Beroemd, of berucht, zo je wilt, is de wijze waarop de Berlijnse Muur destijds
plotseling openging. Maar de muur op zich was natuurlijk al een stupiditeit.
Hoe dom is het idee dat je een land met een muur kunt afsluiten. Van tevoren al
had je de afloop kunnen voorspellen, als je een beetje visie gehad had: Òf het
zou een totale mislukking blijken te zijn, òf het zou tot een Derde
Wereldoorlog leiden. In beide gevallen was het een idioot idee om zo’n muur te
bouwen en, gelukkig dan maar, bleek het uiteindelijk een mislukking. Maar hoe
lang heeft het moeten duren voordat men daarachter kwam! En wat was de reactie
van Margaret Thatcher, destijds Eerste Minister van het Verenigd Koninkrijk,
een dag na de val van de muur? Ze belde Michael Gorbatsjov, de leider van de Sovjet-Unie
en vroeg hem de eenwording van Duitsland tegen te houden. “Laat ze (de Oost-Duitsers)
toch achter hun Muur blijven”, zei ze hem.
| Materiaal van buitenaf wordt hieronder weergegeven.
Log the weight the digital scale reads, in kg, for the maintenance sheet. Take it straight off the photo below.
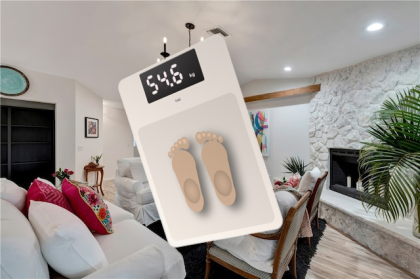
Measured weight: 54.6 kg
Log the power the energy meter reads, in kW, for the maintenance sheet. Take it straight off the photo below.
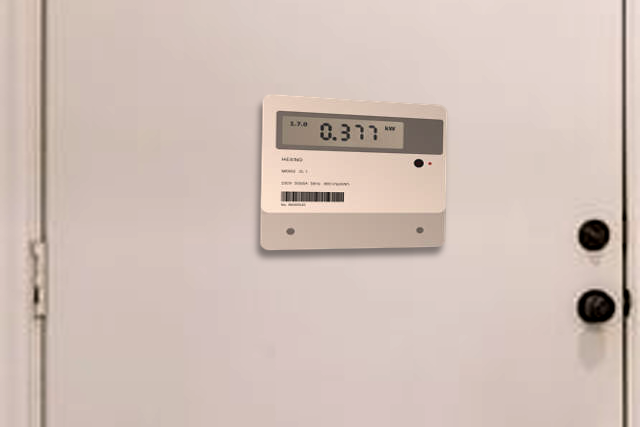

Hoe dom. Of neem de reactie van de
Franse president François Mitterand, die bang was dat een machtig Duitsland zou
herrijzen.
Als je kijkt hoe
het na de val van de Berlijnse Muur in Duitsland en Europa verdergegaan is, kun
je om zulke stommiteiten alleen maar lachen en de spot drijven met de mensen
die toen zulke vooraanstaande posities innamen maar kennelijk geen
vooruitziende blik hadden. Destijds was het allemaal echter een serieuze
aangelegenheid. Waren de opvattingen van Thatcher en Mitterand gevolgd, dan
zouden we nu in een andere wereld geleefd hebben.
Om nog even verder
te gaan met de grillen en grollen van de geschiedenis, wie zou na twee
wereldoorlogen gedacht hebben dat de leiders van de twee aartsvijanden
Duitsland en Frankrijk ooit hand in hand deze oorlogen zouden herdenken en dat
deze landen verbonden zouden worden in een politiek-economische unie met ook nog
een president aan het hoofd? Moeten we zoveel oorlogen voeren om dat te
bereiken? Montaigne heeft gelijk, als hij zegt dat de menselijke geest in de
loop der eeuwen veel dwaze gebeurtenissen voortgebracht heeft. Het is wel
jammer dat we dat vaak alleen maar achteraf zo kunnen zien. Kennis van nu is
toch wat anders dan kennis van toen.
Om verder iets van de geest van Montaigne in zijn “Apologie” te laten zien, sluit ik deze blog af met een aantal citaten, als een soort van losse flodders. Maar de “Apologie” gaat veel verder dan deze wijsheden, die maar al te gemakkelijk als tegeltjeswijsheden zijn op te vatten. Met de “Apologie” was Montaigne een wegbereider voor veel filosofen na hem, zoals Descartes.
- “Wanneer ik met mijn poes speel, wie weet dan of zij mij niet meer als amusement gebruikt dan ik haar?” (p. 525)
- “De geest van de
keizer en die van een schoenlapper zijn uit het zelfde hout gesneden.” (p. 553)
- “De dingen
waarvan men het minste weet, zijn het meest geschikt om vergoddelijkt te
worden.” (p. 603)
- “Op geaccepteerde postulaten kan men zonder problemen iedere theorie bouwen die men wil.” (p. 632)
---
De citaten zijn
uit Michel de Montaigne, Essays. Vertaling Frank de Graaff. Amsterdam: Boom, 2001.